И она ушла, оставив меня совсем как радио – с разинутым ртом. И как я мог вычеркнуть из памяти такую очаровательную девчонку? И что это был за лагерь в Санта-Эулалии? Где я раньше слышал слово «махане»? Впервые я влюбился в кого-то, после того как меня послали. И это меня обнадежило, ведь самое худшее уже было позади.
Самым срочным образом надо было узнать, кем была моя божественная спутница по летнему лагерю, и я тут же предложил свои услуги разнести учебные материалы по классам «Трены». Было далеко не просто в единый миг пронзить насквозь одним только взглядом каждый класс, но когда ты влюблен, все пять чувств обостряются, и я встретил ее в эпохе тихоокеанских открытий. У меня уже был ее образ, ее голос, ее запах, и я на крыльях полетел в канцелярию, чтобы добыть ее имя, ее телефон и ее адрес. Если я желал прийтись ей по вкусу, мне следовало иметь чувство такта. И наоборот.

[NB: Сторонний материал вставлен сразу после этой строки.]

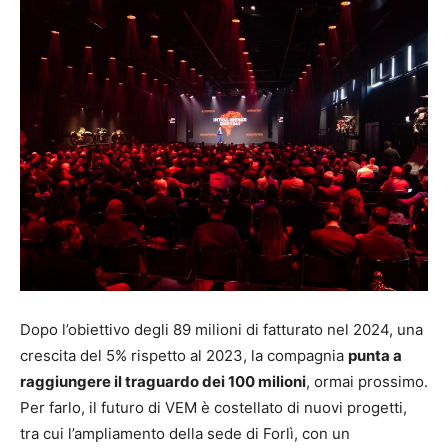
Dopo l’obiettivo degli 89 milioni di fatturato nel 2024, una
crescita del 5% rispetto al 2023, la compagnia
punta a
raggiungere il traguardo dei 100 milioni
, ormai prossimo.
Per farlo, il futuro di VEM è costellato di nuovi progetti,
tra cui l’ampliamento della sede di Forlì, con un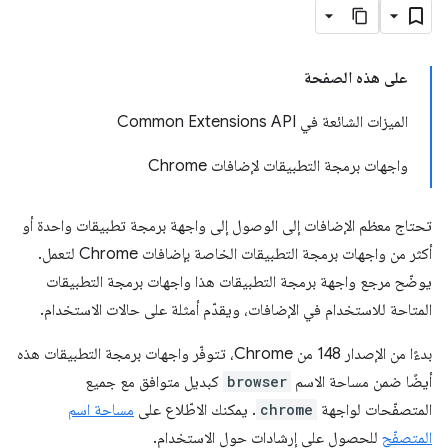
على هذه الصفحة
الميزات الشائعة في Common Extensions API
واجهات برمجة التطبيقات لإضافات Chrome
تحتاج معظم الإضافات إلى الوصول إلى واجهة برمجة تطبيقات واحدة أو
أكثر من واجهات برمجة التطبيقات الخاصة بإضافات Chrome لتعمل.
يوضّح مرجع واجهة برمجة التطبيقات هذا واجهات برمجة التطبيقات
المتاحة للاستخدام في الإضافات، ويقدّم أمثلة على حالات الاستخدام.
بدءًا من الإصدار 148 من Chrome، تتوفّر واجهات برمجة التطبيقات هذه
أيضًا ضمن مساحة الاسم
browser
كبديل متوافق مع جميع
المتصفّحات لواجهة
chrome
. يمكنك الاطّلاع على
مساحة اسم
المتصفّح
للحصول على إرشادات حول الاستخدام.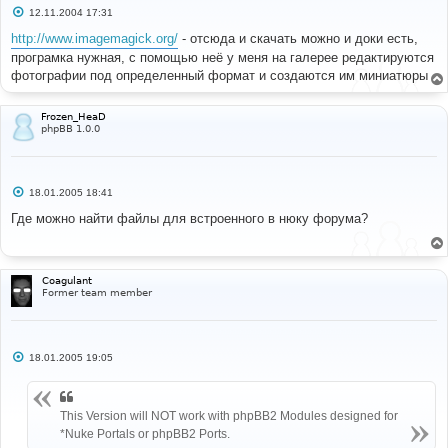
С
12.11.2004 17:31
о
о
http://www.imagemagick.org/
- отсюда и скачать можно и доки есть,
б
програмка нужная, с помощью неё у меня на галерее редактируются
щ
е
фотографии под определенный формат и создаются им миниатюры
н
и
е
Frozen_HeaD
phpBB 1.0.0
С
18.01.2005 18:41
о
о
Где можно найти файлы для встроенного в нюку форума?
б
щ
е
н
и
Coagulant
е
Former team member
С
18.01.2005 19:05
о
о
б
щ
This Version will NOT work with phpBB2 Modules designed for
е
н
*Nuke Portals or phpBB2 Ports.
и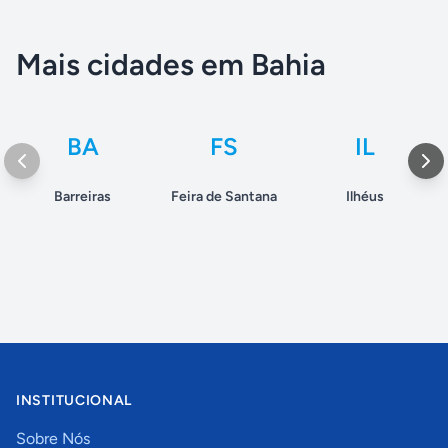
Mais cidades em Bahia
BA
FS
IL
Barreiras
Feira de Santana
Ilhéus
INSTITUCIONAL
Sobre Nós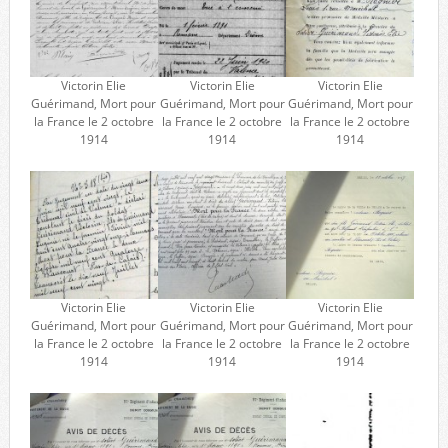
Victorin Elie
Victorin Elie
Victorin Elie
Guérimand, Mort pour
Guérimand, Mort pour
Guérimand, Mort pour
la France le 2 octobre
la France le 2 octobre
la France le 2 octobre
1914
1914
1914
Victorin Elie
Victorin Elie
Victorin Elie
Guérimand, Mort pour
Guérimand, Mort pour
Guérimand, Mort pour
la France le 2 octobre
la France le 2 octobre
la France le 2 octobre
1914
1914
1914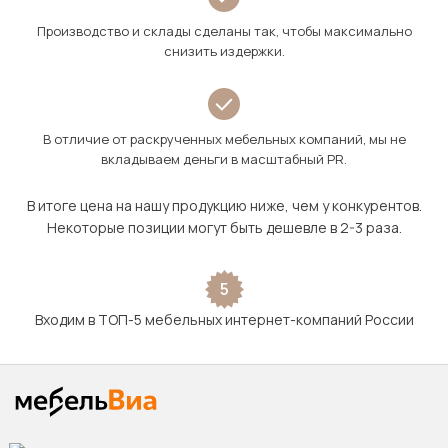
Производство и склады сделаны так, чтобы максимально
снизить издержки.
В отличие от раскрученных мебельных компаний, мы не
вкладываем деньги в масштабный PR.
В итоге цена на нашу продукцию ниже, чем у конкурентов.
Некоторые позиции могут быть дешевле в 2-3 раза.
5
Входим в ТОП-5 мебельных интернет-компаний России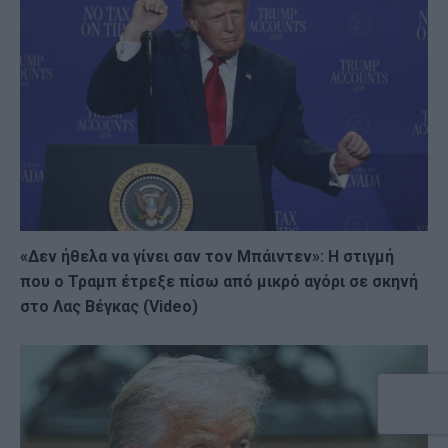
«Δεν ήθελα να γίνει σαν τον Μπάιντεν»: Η στιγμή
που ο Τραμπ έτρεξε πίσω από μικρό αγόρι σε σκηνή
στο Λας Βέγκας (Video)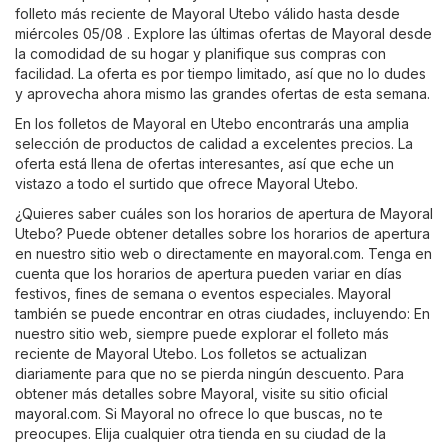
folleto más reciente de Mayoral Utebo válido hasta desde
miércoles 05/08 . Explore las últimas ofertas de Mayoral desde
la comodidad de su hogar y planifique sus compras con
facilidad. La oferta es por tiempo limitado, así que no lo dudes
y aprovecha ahora mismo las grandes ofertas de esta semana.
En los folletos de Mayoral en Utebo encontrarás una amplia
selección de productos de calidad a excelentes precios. La
oferta está llena de ofertas interesantes, así que eche un
vistazo a todo el surtido que ofrece Mayoral Utebo.
¿Quieres saber cuáles son los horarios de apertura de Mayoral
Utebo? Puede obtener detalles sobre los horarios de apertura
en nuestro sitio web o directamente en
mayoral.com
. Tenga en
cuenta que los horarios de apertura pueden variar en días
festivos, fines de semana o eventos especiales. Mayoral
también se puede encontrar en otras ciudades, incluyendo: En
nuestro sitio web, siempre puede explorar el folleto más
reciente de Mayoral Utebo. Los folletos se actualizan
diariamente para que no se pierda ningún descuento. Para
obtener más detalles sobre Mayoral, visite su sitio oficial
mayoral.com
. Si Mayoral no ofrece lo que buscas, no te
preocupes. Elija cualquier otra tienda en su ciudad de la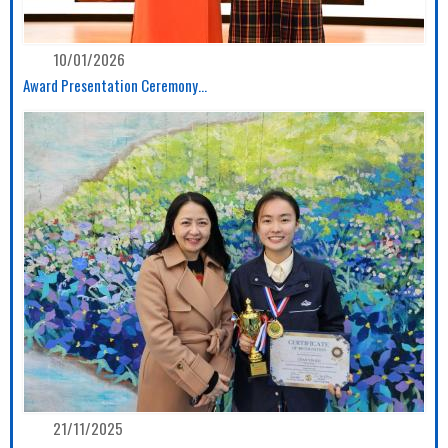
10/01/2026
Award Presentation Ceremony...
21/11/2025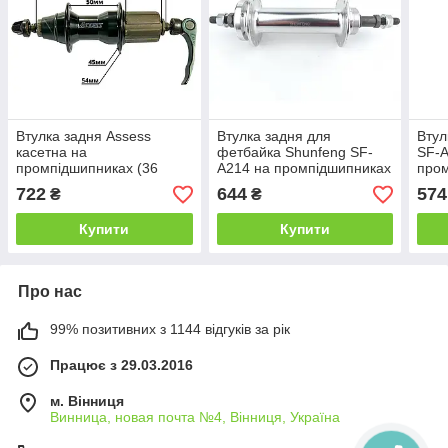
Втулка задня Assess
Втулка задня для
Втул
касетна на
фетбайка Shunfeng SF-
SF-
промпідшипниках (36
A214 на промпідшипниках
пром
спиць) під касету 8-9 на
(36 спиць) під тріскачку на
спиц
722
644
574
₴
₴
ексцентрику, під ободне
гайках, під дискове гальмо
ексц
гальмо (V-Brake) чорна
галь
Купити
Купити
Про нас
99% позитивних з 1144 відгуків за рік
Працює з 29.03.2016
м. Вінниця
Винница, новая почта №4, Вінниця, Україна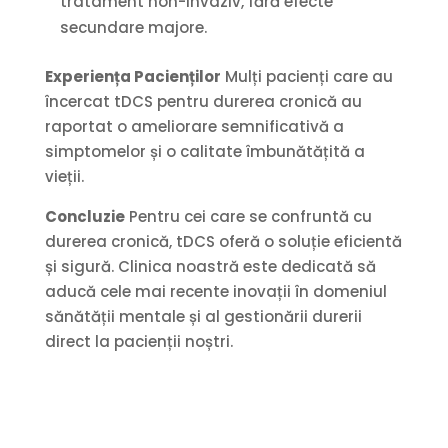
tratament non-invaziv, fără efecte
secundare majore.
Experiența Pacienților
Mulți pacienți care au
încercat tDCS pentru durerea cronică au
raportat o ameliorare semnificativă a
simptomelor și o calitate îmbunătățită a
vieții.
Concluzie
Pentru cei care se confruntă cu
durerea cronică, tDCS oferă o soluție eficientă
și sigură. Clinica noastră este dedicată să
aducă cele mai recente inovații în domeniul
sănătății mentale și al gestionării durerii
direct la pacienții noștri.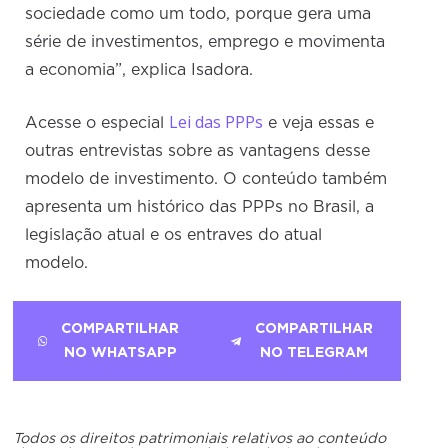
sociedade como um todo, porque gera uma
série de investimentos, emprego e movimenta
a economia”, explica Isadora.
Lei das PPPs
Acesse o especial
e veja essas e
outras entrevistas sobre as vantagens desse
modelo de investimento. O conteúdo também
apresenta um histórico das PPPs no Brasil, a
legislação atual e os entraves do atual
modelo.
COMPARTILHAR
COMPARTILHAR
NO WHATSAPP
NO TELEGRAM
Todos os direitos patrimoniais relativos ao conteúdo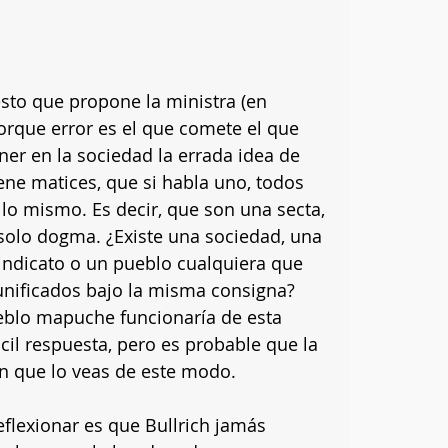
sto que propone la ministra (en 
orque error es el que comete el que 
er en la sociedad la errada idea de 
ne matices, que si habla uno, todos 
lo mismo. Es decir, que son una secta, 
 solo dogma. ¿Existe una sociedad, una 
 sindicato o un pueblo cualquiera que 
nificados bajo la misma consigna? 
eblo mapuche funcionaría de esta 
il respuesta, pero es probable que la 
en que lo veas de este modo.
flexionar es que Bullrich jamás 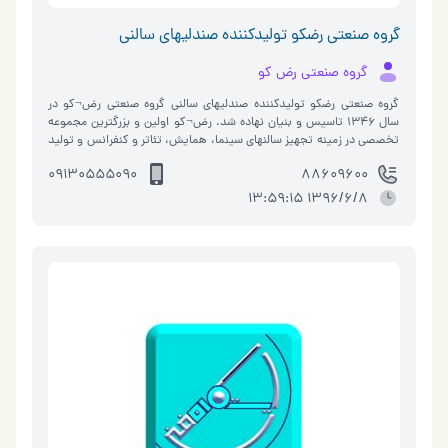
گروه صنعتی رضکو تولیدکننده صندلیهای سالنی
گروه صنعتی رض کو
گروه صنعتی رضکو تولیدکننده صندلیهای سالنی گروه صنعتی رض¬کو در
سال ۱۳۴۶ تاسیس و بنیان نهاده شد. رض¬کو اولین و بزرگترین مجموعه
تخصصی در زمینه تجهیز سالنهای سینما، همایش، تئاتر و کنفرانس و تولید
صندلی ه�…
09130555090
88609600
1396/6/8 13:59:15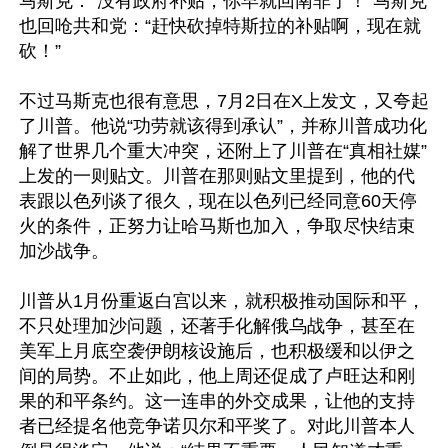
马斯克：“没有政府补贴，你早就回南非了！”马斯克
也回呛共和党：“赶快砍掉特斯拉的补贴啊，现在就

Любовь всей моей жизни звали Ребекой, оказалось, что прежде она училась в «Леон Пинело», коллеже еврейской колонии в Лиме. Возможно ли было такое по прошествии стольких лет? После моего поступления в университет у меня появились хорошие друзья среди евреев – Соня, Ишо, Эвелин, Борис, Лесли и Исидоро, – и я всегда неподдельно восхищался историей еврейского народа, их героями, их артистами и их учеными; но когда я стал преподавать в «Трене», мне представился случай сблизиться с еврейской общиной благодаря Джеки, лидеру молодежи еврейской колонии и одному из моих лучших друзей.
Джеки считал меня человеком талантливым и чрезвычайно искушенным в творческой материи, которой ему явно не хватало, чтобы пошить себе восьмой костюм, так что я превратился в шоумена, чтобы Джеки было в чем ходить. Шутки, песни, пародии были ударной силой нашего репертуара, который мы показывали на сцене Еврейского клуба и который мы повторяли с равным успехом на свадьбах, днях рождения и различных званых обедах. Как раз один из номеров – возможно, самый повторяемый и веселый – и назывался «Радио Разинутые Рты», мы отказались от него, как только моя публика променяла меня на телевизор.